[EXERCISE INSTRUCTIONS]:
Output the whole listing exactly, except for the pictures in it.
:: COLLECTED DATA ::
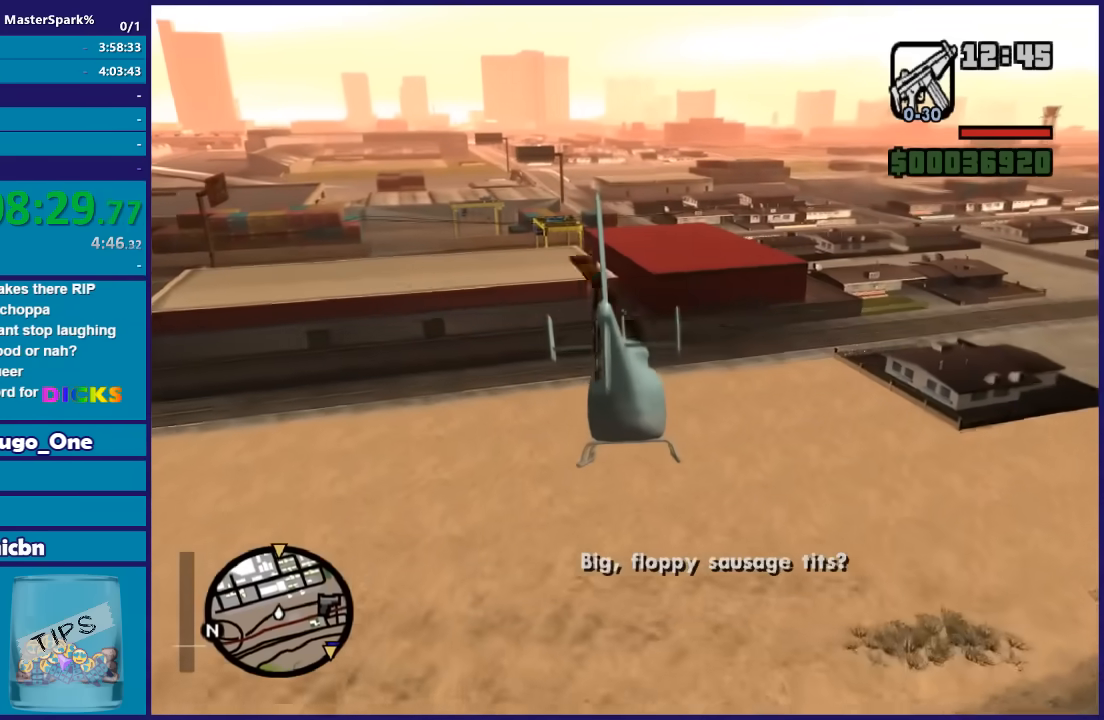
{"buttons": ["R2"], "left_stick": "up", "right_stick": "center", "button_events": []}
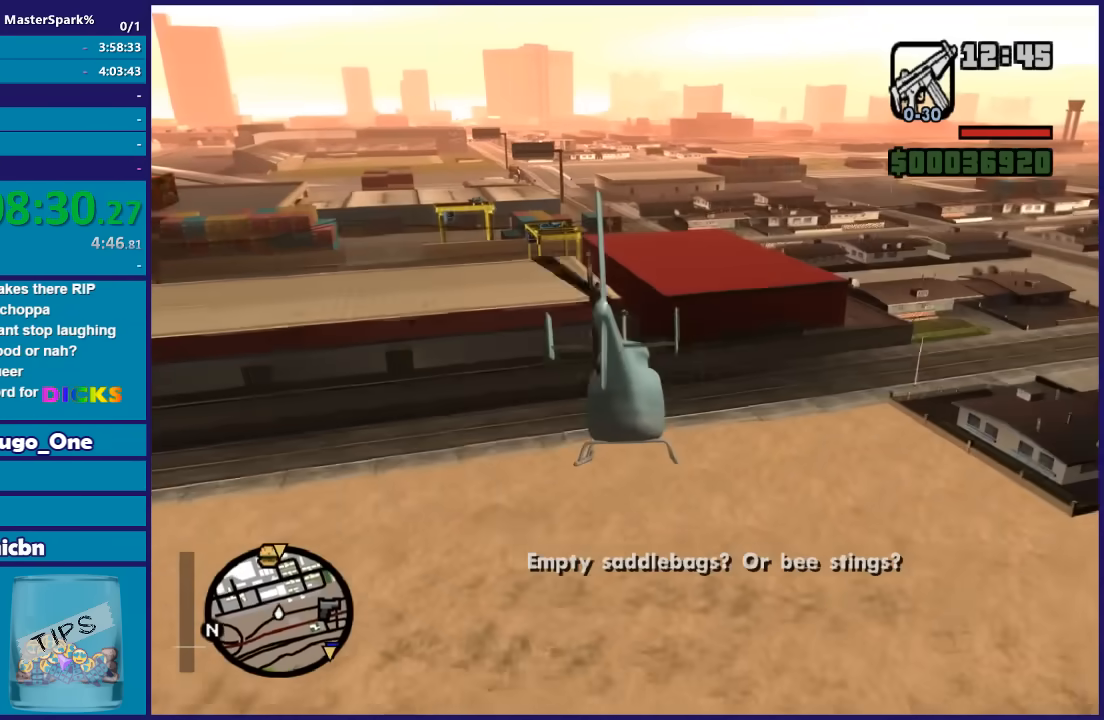
{"buttons": ["R2"], "left_stick": "up-right", "right_stick": "center", "button_events": []}
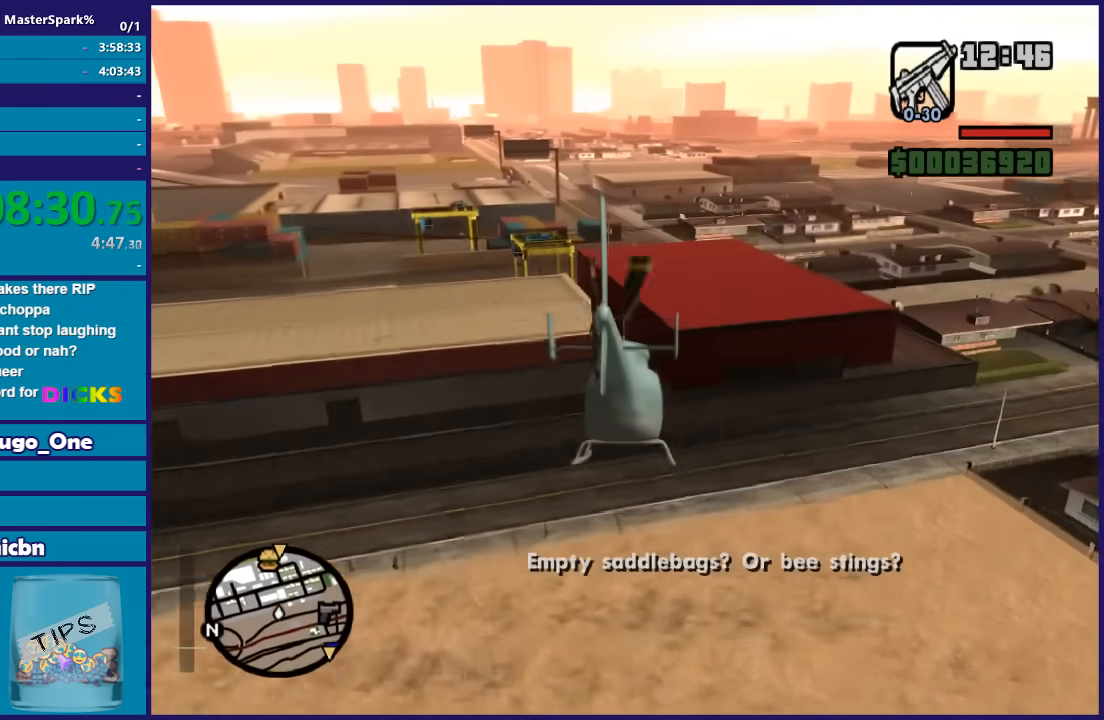
{"buttons": ["R2"], "left_stick": "up", "right_stick": "center", "button_events": []}
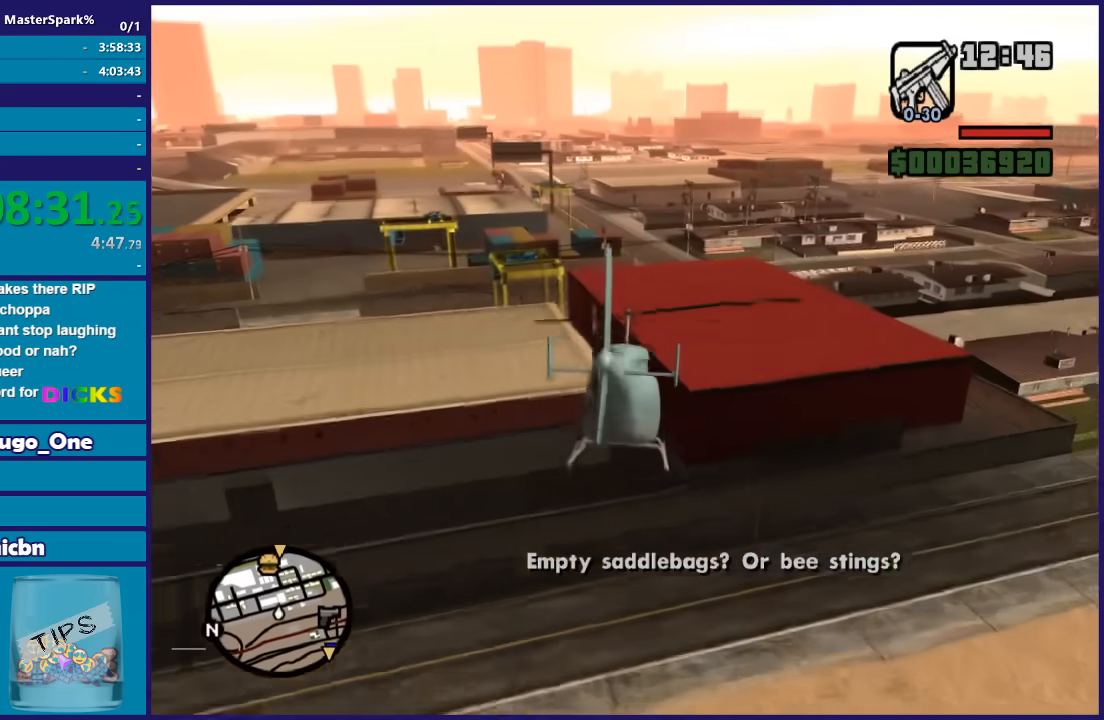
{"buttons": ["R2"], "left_stick": "up", "right_stick": "center", "button_events": []}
:::
[ANSWER AREA]:
{"buttons": ["R2"], "left_stick": "up", "right_stick": "center", "button_events": []}
{"buttons": ["R2"], "left_stick": "up-right", "right_stick": "center", "button_events": []}
{"buttons": ["R2"], "left_stick": "up", "right_stick": "center", "button_events": []}
{"buttons": ["R2"], "left_stick": "up", "right_stick": "center", "button_events": []}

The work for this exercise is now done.